**** Input records
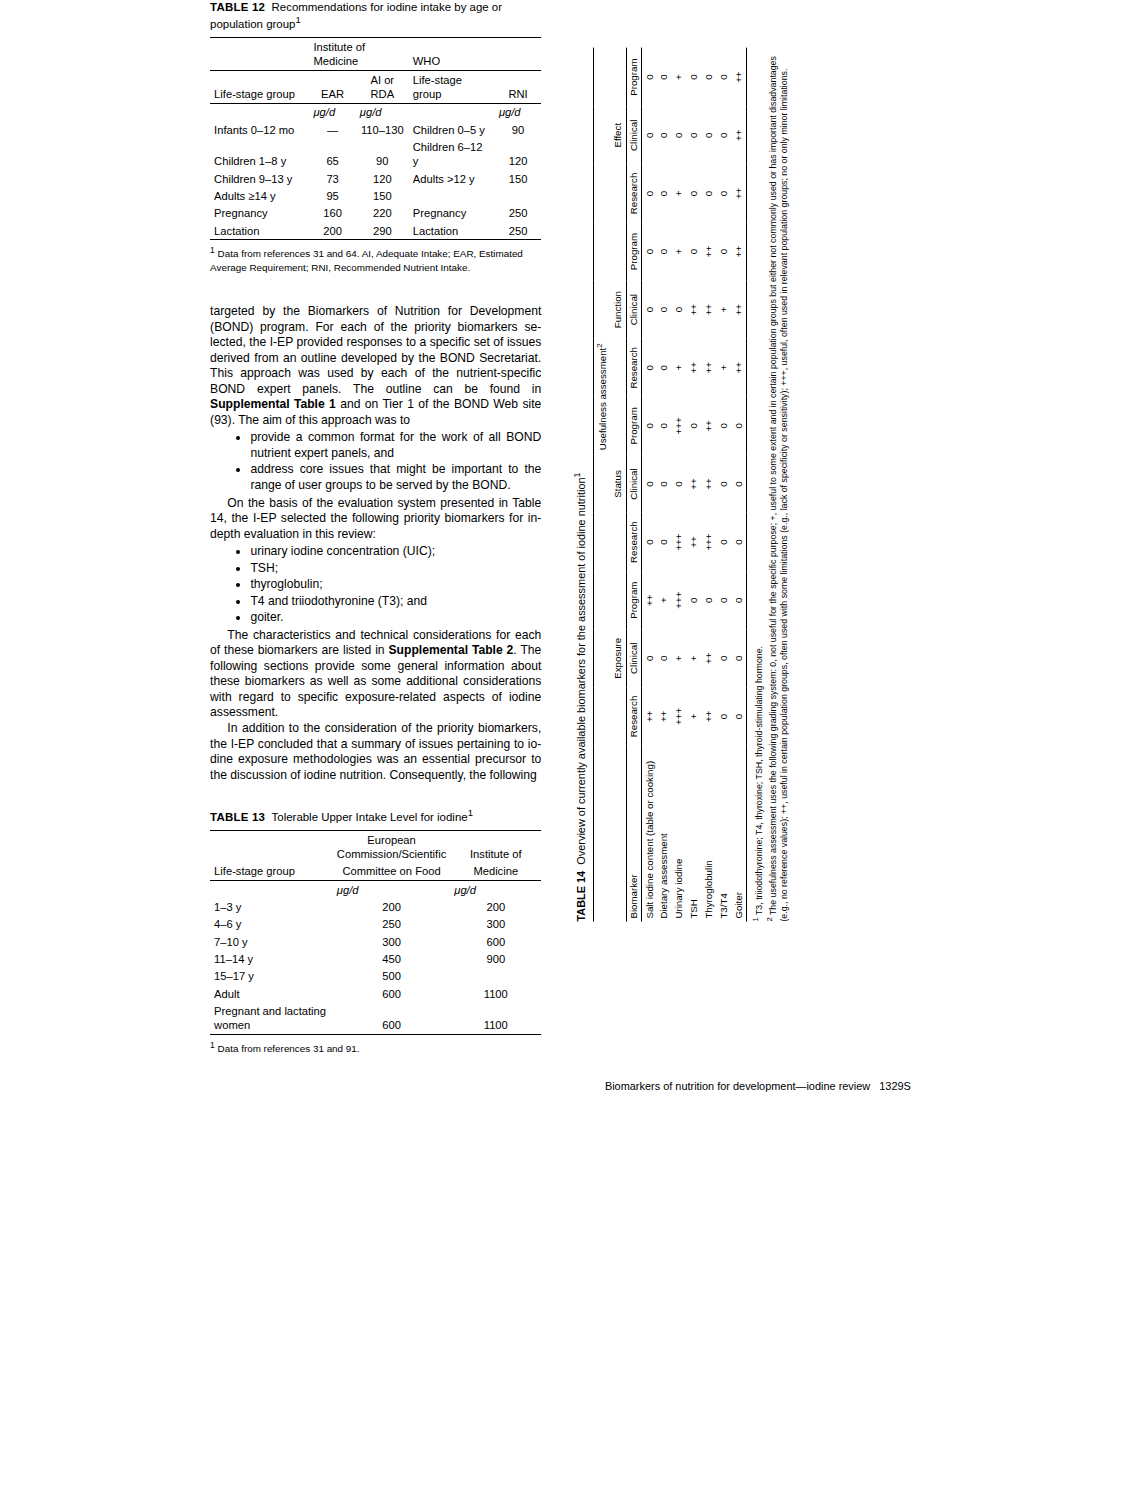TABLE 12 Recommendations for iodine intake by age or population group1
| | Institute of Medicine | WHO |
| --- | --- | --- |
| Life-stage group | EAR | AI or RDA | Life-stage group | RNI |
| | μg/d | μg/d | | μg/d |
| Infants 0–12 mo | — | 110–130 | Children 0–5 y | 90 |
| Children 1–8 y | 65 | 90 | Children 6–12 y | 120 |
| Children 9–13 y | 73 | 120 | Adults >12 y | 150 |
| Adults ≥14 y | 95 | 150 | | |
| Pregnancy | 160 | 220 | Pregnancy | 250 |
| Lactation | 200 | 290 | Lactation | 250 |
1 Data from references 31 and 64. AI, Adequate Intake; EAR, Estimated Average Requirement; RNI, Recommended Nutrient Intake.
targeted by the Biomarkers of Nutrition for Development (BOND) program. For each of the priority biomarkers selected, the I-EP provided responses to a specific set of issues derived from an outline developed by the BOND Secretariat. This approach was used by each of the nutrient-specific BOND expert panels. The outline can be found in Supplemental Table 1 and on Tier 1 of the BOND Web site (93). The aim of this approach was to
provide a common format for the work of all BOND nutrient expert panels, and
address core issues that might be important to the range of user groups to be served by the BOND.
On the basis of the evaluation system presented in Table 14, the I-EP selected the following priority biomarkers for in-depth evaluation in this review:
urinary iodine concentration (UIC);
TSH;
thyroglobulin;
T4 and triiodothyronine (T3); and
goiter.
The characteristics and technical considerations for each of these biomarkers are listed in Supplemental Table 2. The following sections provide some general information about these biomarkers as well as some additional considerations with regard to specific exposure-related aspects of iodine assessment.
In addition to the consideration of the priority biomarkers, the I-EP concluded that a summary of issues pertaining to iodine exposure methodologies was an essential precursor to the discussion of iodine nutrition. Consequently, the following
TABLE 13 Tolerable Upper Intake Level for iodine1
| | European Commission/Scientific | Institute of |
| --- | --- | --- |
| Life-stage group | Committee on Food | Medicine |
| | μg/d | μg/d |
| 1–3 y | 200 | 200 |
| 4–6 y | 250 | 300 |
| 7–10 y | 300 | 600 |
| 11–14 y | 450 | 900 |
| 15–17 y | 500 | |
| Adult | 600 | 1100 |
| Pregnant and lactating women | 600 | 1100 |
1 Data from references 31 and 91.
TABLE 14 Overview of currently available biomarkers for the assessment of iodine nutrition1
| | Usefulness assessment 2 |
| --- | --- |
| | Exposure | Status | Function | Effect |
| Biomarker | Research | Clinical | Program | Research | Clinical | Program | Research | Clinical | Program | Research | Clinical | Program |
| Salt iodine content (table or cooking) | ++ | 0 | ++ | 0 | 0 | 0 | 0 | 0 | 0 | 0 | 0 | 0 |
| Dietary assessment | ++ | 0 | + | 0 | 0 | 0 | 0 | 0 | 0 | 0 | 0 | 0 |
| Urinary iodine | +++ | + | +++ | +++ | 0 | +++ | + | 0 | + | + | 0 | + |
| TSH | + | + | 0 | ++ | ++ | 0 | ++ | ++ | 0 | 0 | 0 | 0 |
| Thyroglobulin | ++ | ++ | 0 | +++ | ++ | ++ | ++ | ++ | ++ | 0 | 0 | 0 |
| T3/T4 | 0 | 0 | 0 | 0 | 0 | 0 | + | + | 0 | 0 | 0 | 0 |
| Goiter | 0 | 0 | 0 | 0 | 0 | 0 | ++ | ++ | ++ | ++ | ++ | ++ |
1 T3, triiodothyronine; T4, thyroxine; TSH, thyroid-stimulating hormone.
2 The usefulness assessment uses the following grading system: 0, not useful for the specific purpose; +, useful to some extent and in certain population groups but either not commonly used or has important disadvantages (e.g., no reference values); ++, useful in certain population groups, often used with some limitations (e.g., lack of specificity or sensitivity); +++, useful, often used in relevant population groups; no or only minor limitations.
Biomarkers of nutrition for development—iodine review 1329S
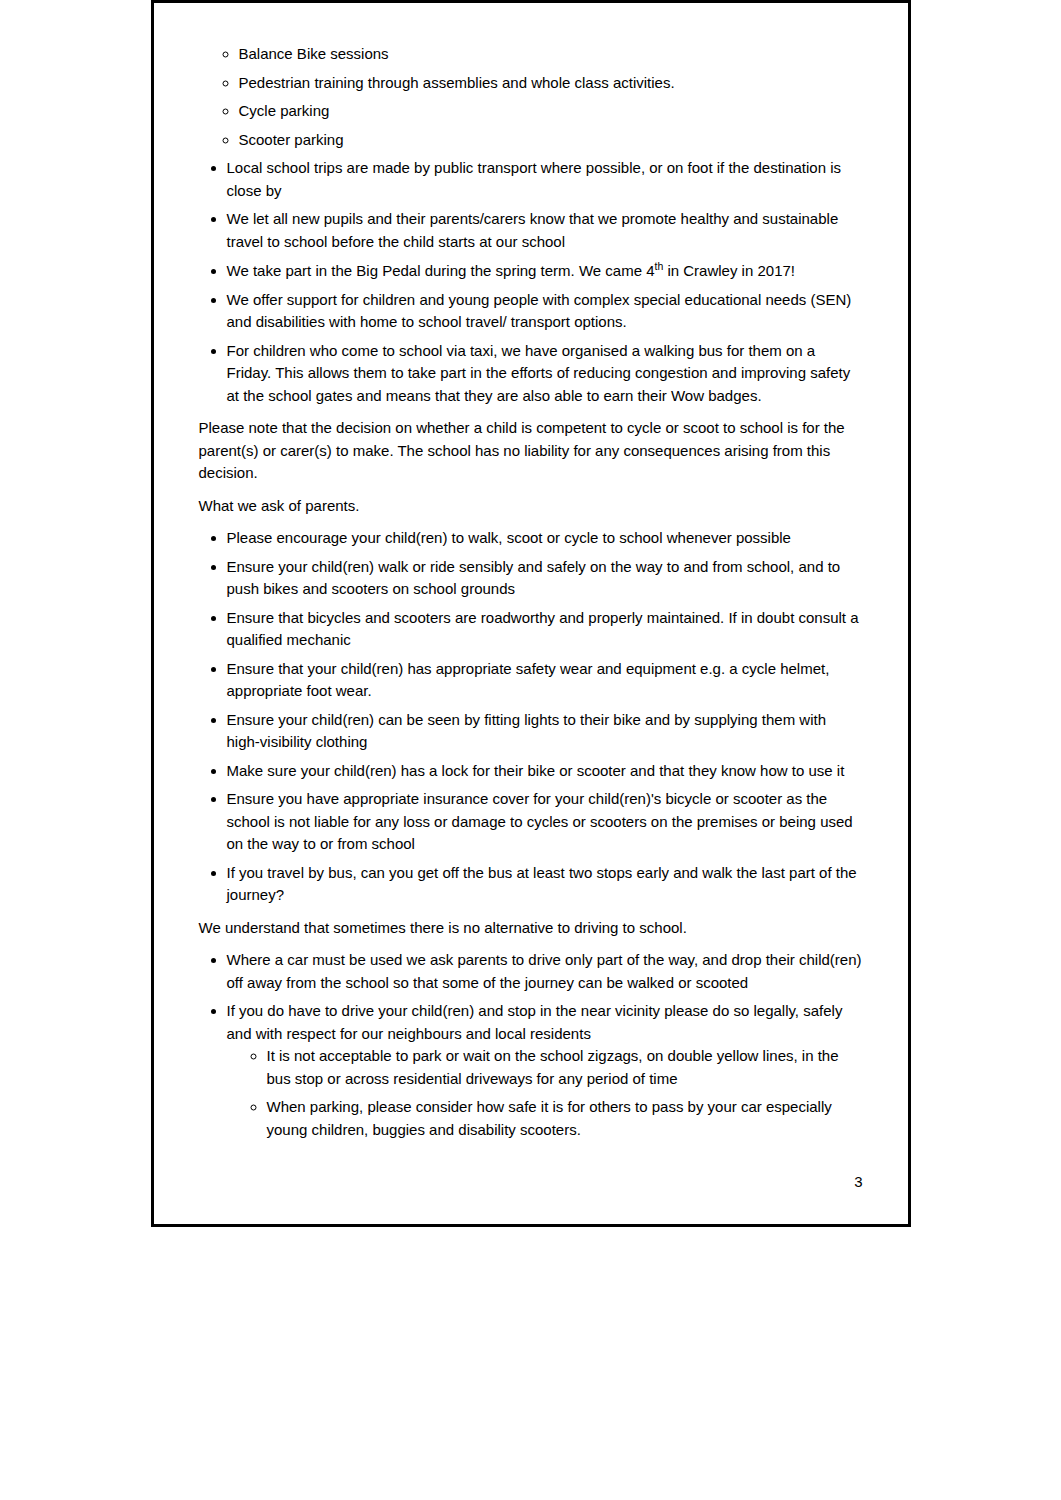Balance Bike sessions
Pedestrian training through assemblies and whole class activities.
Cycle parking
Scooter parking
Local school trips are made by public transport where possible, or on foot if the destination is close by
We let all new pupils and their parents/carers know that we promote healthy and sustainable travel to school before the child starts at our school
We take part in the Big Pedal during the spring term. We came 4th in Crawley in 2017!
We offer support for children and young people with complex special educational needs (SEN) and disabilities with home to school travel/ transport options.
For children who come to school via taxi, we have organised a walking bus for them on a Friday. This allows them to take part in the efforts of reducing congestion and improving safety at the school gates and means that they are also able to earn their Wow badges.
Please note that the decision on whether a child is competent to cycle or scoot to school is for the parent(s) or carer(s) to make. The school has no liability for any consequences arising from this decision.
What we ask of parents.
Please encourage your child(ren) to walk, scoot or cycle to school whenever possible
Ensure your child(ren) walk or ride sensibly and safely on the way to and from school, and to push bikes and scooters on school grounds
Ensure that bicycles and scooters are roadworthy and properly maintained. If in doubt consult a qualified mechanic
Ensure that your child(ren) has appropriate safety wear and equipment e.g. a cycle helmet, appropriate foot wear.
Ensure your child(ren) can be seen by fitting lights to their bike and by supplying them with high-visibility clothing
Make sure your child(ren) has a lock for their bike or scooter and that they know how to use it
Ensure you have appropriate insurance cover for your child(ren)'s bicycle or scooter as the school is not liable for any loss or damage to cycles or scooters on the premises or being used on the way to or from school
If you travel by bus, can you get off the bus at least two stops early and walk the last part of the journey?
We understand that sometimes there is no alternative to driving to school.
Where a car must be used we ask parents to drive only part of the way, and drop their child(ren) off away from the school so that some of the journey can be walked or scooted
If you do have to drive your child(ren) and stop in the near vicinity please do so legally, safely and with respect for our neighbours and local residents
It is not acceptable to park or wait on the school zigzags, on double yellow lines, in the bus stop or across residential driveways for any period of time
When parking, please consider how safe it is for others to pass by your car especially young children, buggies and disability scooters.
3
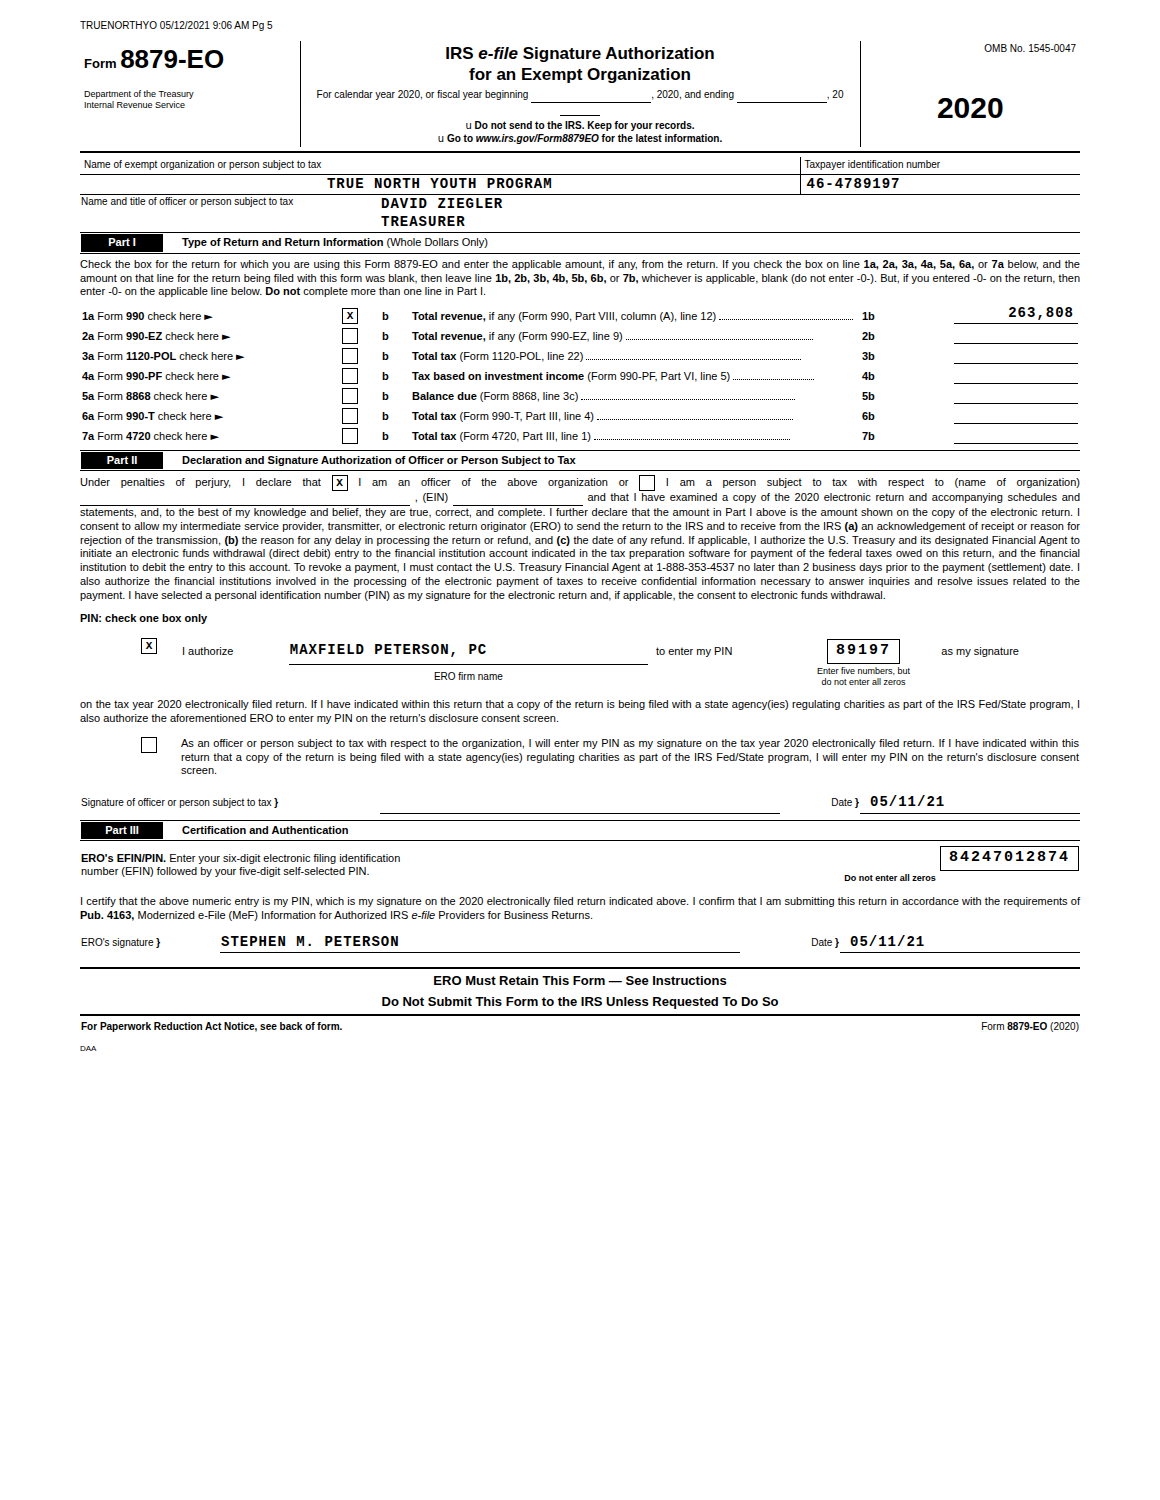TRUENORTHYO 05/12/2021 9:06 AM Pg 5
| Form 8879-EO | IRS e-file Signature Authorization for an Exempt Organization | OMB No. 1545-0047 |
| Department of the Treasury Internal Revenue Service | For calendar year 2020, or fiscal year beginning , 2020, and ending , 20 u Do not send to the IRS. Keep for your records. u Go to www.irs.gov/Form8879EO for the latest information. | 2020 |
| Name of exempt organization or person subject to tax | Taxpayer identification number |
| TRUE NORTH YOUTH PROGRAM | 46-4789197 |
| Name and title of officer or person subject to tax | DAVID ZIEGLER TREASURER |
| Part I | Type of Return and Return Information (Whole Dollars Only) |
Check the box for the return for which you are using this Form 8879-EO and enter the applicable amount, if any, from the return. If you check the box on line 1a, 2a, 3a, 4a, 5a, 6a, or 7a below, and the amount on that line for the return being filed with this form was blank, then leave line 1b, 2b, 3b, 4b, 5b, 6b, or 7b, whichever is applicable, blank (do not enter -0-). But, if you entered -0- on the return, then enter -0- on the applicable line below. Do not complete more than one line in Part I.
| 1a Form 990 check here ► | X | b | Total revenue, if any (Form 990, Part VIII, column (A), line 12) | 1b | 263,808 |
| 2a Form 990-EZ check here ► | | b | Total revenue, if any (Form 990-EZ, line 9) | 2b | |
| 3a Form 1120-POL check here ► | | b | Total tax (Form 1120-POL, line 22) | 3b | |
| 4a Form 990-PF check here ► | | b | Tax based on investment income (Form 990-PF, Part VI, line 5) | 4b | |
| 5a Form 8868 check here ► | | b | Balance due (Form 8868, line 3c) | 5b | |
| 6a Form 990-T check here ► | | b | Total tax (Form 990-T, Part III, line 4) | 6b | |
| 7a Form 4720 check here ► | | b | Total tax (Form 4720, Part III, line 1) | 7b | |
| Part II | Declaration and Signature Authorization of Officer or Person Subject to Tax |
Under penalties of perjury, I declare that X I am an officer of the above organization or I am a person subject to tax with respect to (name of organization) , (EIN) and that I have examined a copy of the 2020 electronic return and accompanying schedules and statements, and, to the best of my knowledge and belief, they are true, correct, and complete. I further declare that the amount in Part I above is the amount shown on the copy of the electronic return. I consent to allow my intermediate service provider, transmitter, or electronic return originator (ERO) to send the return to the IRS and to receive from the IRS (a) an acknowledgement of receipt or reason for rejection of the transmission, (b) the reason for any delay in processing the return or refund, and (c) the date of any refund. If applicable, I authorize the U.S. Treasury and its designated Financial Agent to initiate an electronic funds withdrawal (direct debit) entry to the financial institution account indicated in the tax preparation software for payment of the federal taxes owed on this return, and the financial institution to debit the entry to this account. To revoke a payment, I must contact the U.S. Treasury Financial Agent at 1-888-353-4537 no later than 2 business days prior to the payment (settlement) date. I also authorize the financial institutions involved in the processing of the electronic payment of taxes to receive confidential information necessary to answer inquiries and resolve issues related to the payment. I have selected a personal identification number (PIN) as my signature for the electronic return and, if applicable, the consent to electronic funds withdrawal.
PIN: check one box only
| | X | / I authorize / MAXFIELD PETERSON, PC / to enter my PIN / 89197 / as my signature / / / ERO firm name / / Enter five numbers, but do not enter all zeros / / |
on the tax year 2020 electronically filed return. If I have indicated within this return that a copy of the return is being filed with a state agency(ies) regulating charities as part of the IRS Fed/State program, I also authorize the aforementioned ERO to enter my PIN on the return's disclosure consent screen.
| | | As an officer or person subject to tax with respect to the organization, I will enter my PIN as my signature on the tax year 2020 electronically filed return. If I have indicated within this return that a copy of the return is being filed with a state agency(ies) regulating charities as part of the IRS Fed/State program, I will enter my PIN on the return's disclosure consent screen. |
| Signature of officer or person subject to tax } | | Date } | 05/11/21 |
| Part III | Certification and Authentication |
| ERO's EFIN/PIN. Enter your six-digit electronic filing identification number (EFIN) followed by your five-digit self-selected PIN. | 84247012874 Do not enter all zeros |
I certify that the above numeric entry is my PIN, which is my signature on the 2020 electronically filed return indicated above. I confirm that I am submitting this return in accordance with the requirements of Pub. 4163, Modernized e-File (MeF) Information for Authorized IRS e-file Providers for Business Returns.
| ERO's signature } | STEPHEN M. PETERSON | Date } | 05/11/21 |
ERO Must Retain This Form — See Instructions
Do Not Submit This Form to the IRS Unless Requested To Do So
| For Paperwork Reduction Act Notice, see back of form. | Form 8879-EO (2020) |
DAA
********
What to work on | Above are records; repeat only the lines starting at the line with "T4 and triiodothyronine (T3); and" and ending at the line with "200 | 200 |", exactly as they appear, both included.

Completed exercise |
T4 and triiodothyronine (T3); and
goiter.
The characteristics and technical considerations for each of these biomarkers are listed in Supplemental Table 2. The following sections provide some general information about these biomarkers as well as some additional considerations with regard to specific exposure-related aspects of iodine assessment.
In addition to the consideration of the priority biomarkers, the I-EP concluded that a summary of issues pertaining to iodine exposure methodologies was an essential precursor to the discussion of iodine nutrition. Consequently, the following
TABLE 13 Tolerable Upper Intake Level for iodine1
| | European Commission/Scientific | Institute of |
| --- | --- | --- |
| Life-stage group | Committee on Food | Medicine |
| | μg/d | μg/d |
| 1–3 y | 200 | 200 |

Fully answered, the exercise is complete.